Noting that Google’s search algorithm is “perhaps the most powerful mediator of online attention to news,” a team of university scholars conducted an audit that found just 20 news sources account for more than half of article impressions, and most lean left.
The top 20 percent of sources — 136 of 678 sampled — accounted for 86 percent of article impressions.
And the top three accounted for 23 percent: CNN, the New York Times and the Washington Post, according to Assistant Professor Nicholas Diakopoulos and his team at the Computational Journalism Lab at Northwestern,
In an article for Columbia Journalism Review, he wrote that “for all the influence Google has in directing attention, we know painfully little about how its algorithm selects and curates news.”
“Which sites does it direct traffic toward? And how does Google’s news curation impact the diversity of information found?” he asked.
The audit examined Google Top Stories in terms of ideological lean, based on the self-reported political affiliation of Facebook users sharing content from those sources.
The team’s data showed that 62.4 percent of article impressions were from sources rated as left-leaning. Just 11.3 percent were from sources rated as right-leaning.
“These statistics underscore the degree of concentration of attention to a relatively narrow slice of news sources,” Diakopoulos wrote.
The author of the forthcoming book “Automating the News: How Algorithms are Rewriting the Media,” Diakopoulos pointed out that “prior research has shown that search engines can affect users’ attitudes, shape opinions, alter perceptions and reinforce stereotypes, as well as affect how voters come to be informed during elections.”
“As such, media diversity is an important aspect to the way that Google — or any news aggregator — curates sources and perspectives,” he said.
One factor to consider in terms of ideological lean, he acknowledged, is that there simply are more articles produced by left-leaning sources.
But while a search of the Global Database of Events, Language, and Tone (GDELT) database of news articles found 2.2 times as many articles from left-leaning sources as right-leaning sources, in Google Top Stories, the ratio was 3.2.

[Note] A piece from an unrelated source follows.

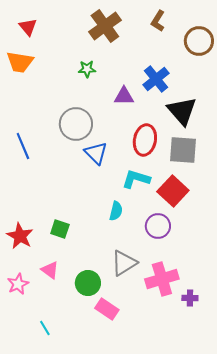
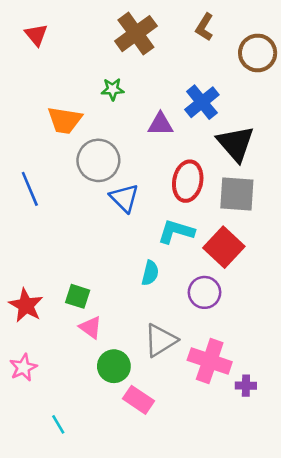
orange trapezoid: (20, 62) -> (65, 120), moved
pink triangle: (50, 270) -> (91, 327), moved
pink cross: (162, 279) -> (210, 361), turned 36

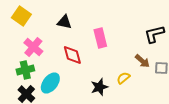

That indicated, wrote Diakopoulos “that the curation algorithm was slightly magnifying the left-leaning skew in comparison to the GDELT baseline.”
Ultimately, he acknowledged his audit cannot show for certain why some sources dominate on Google.
Some may do a better job at SEO, or search engine optimization.
“Or there may be a number of other factors taken into account by Google’s algorithm that end up prioritizing certain outlets over others,” he wrote. “We just don’t know unless Google is more transparent with the editorial design and goals of news curation in the Top Stories box.”
“What we do know is that Google’s algorithmic curation of news in search converts to real and substantial amounts of user attention and traffic.”
‘News blacklist’
In April, a newly obtained document showed Google maintains a “news blacklist” and manipulates its search results manually, contrary to the company’s official denials.
WND reported in March a Google manager allegedly responded to an employee who questioned the company’s war on “fake news” by arguing that fake news and “hate speech” had to be stopped, because “that’s how Trump won.”
In November, the Daily Caller reported Google employees debated whether to bury the reporting of conservative media outlets in the company’s search function in response to Trump’s election. Employees similarly sought to manipulate search results to combat Trump’s travel ban, the communications showed.
In an interview with WND at the time, Robert Epstein – who was famed behavioral psychologist B.F. Skinner’s last Ph.D. student at Harvard – said Google’s effort to defeat Trump confirms his extensive, peer-reviewed research over the past half decade.
“Not only does Google have the power to shift votes and opinions on a massive scale, they actually use that power,” Epstein said.
During the 2016 election campaign, Epstein concluded that Google heavily biased results in favor of Democratic presidential nominee Hillary Clinton, possibly shifting as many as 3 million votes.
A video leaked in September showed Google executives at their first weekly meeting after Trump’s election exhibiting panic and dismay while expressing their determination to thwart the new administration’s agenda as well as the emerging global populist movement.